━━ Document excerpt ━━

Margarine containing Omega-3 Fatty Acids in Heart Attack Patients
Kromhout,D. et al., New England J. Med., in press, 2010
Division of Human Nutrition, Wageningen Univ., Wageningen, The Netherlands
The Alpha Omega Trial was a double-blind , placebo-controlled trial wherein 4837 patients (avg. age of 69 years , 78 % males) who had survived a myocardial infarction and were on medical therapy were assigned to one of four different margarine groups. These margarines either contained no omega-3 fatty acids (placebo) or 2 grams LNA (alpha-linolenic acid) or 400 mg (DHA plus EPA) or 2 grams LNA plus 400 mg (DHA plus EPA). For up to 40 months thereafter, the primary end point consisting of major cardiovascular events ( fatal and non-fatal cardiovascular events and cardiac interventions) was measured.
During follow-up, 671 patients (13.9 %) experienced a major cardiovascular event. The low-dose supplementation of (DHA plus EPA) or LNA was found not to significantly reduce the rate of cardiovascular events among patients who had experienced a myocardial infarction and were receiving appropriate anti-hypertensive, anti-thrombotic, and blood lipid-lowering therapy.
Analysis of outcomes in the diabetic patients indicated that the rates of fatal coronary heart disease were significantly lower (8.7 % versus 17.1 %) for those receiving (DHA plus EPA) as compared to those on placebo or LNA only.
It is noted that the earlier GISSI study which found a 45 % reduction in sudden cardiac death for those patients (post-myocardial infarction) receiving supplemental DHA/EPA employed a daily dose of approximately 900 mg/day or over twice the intake used in this recent trial. Furthermore, the JELIS trial from Japan which showed a significant reduction in cardiovascular events in patients receiving blood cholesterol-lowering treatment (via statins) were given EPA omega-3 at a dose of 1800 mg/day over and above their expected background dietary intake of (EPA plus DHA) of approximately 1000 mg/day.

━━━
━━ Study material ━━

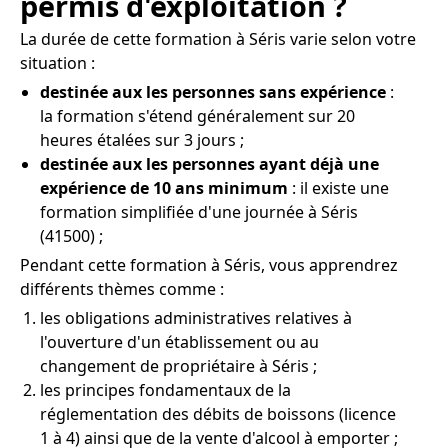
permis d'exploitation ?
La durée de cette formation à Séris varie selon votre
situation :
destinée aux les personnes sans expérience
:
la formation s'étend généralement sur 20
heures étalées sur 3 jours ;
destinée aux les personnes ayant déjà une
expérience de 10 ans minimum
: il existe une
formation simplifiée d'une journée à Séris
(41500) ;
Pendant cette formation à Séris, vous apprendrez
différents thèmes comme :
les obligations administratives relatives à
l'ouverture d'un établissement ou au
changement de propriétaire à Séris ;
les principes fondamentaux de la
réglementation des débits de boissons (licence
1 à 4) ainsi que de la vente d'alcool à emporter ;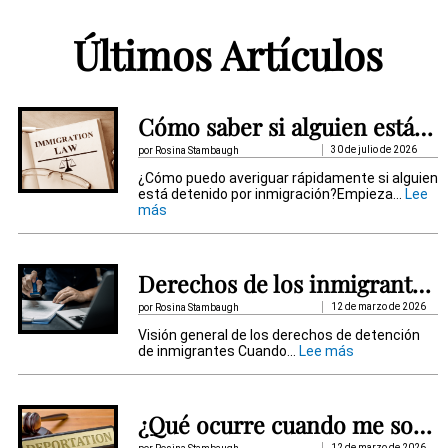
t
Últimos Artículos
e
r
n
Cómo saber si alguien está detenido por inmigración
a
30 de julio de 2026
por Rosina Stambaugh
t
¿Cómo puedo averiguar rápidamente si alguien
está detenido por inmigración?Empieza...
Lee
i
:
más
C
v
ó
m
e
o
Derechos de los inmigrantes detenidos
s
:
a
12 de marzo de 2026
por Rosina Stambaugh
b
Visión general de los derechos de detención
e
:
de inmigrantes Cuando...
Lee más
r
D
s
e
i
r
a
e
l
¿Qué ocurre cuando me someten a un procedimiento de deportación?
c
g
h
12 de marzo de 2026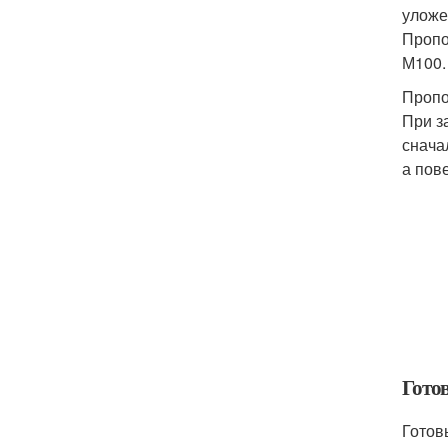
уложе
Пропо
М100.
Пропо
При з
снача
а пов
Гото
Готов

━━━

Exercise objective:
Rewrite the paragraph of the trial summary that begins "The Alpha Omega Trial was a double-blind" as a short bulleted list that keeps its main facts.

Task answer:
- Design: double-blind, placebo-controlled trial.
- Participants: 4837 patients (average age 69 years, 78% male) who had survived a myocardial infarction and were on medical therapy.
- Groups: four margarine groups:
  - no omega-3 fatty acids (placebo)
  - 2 grams LNA (alpha-linolenic acid)
  - 400 mg DHA plus EPA
  - 2 grams LNA plus 400 mg DHA plus EPA
- Follow-up: up to 40 months.
- Primary end point: major cardiovascular events (fatal and non-fatal cardiovascular events and cardiac interventions).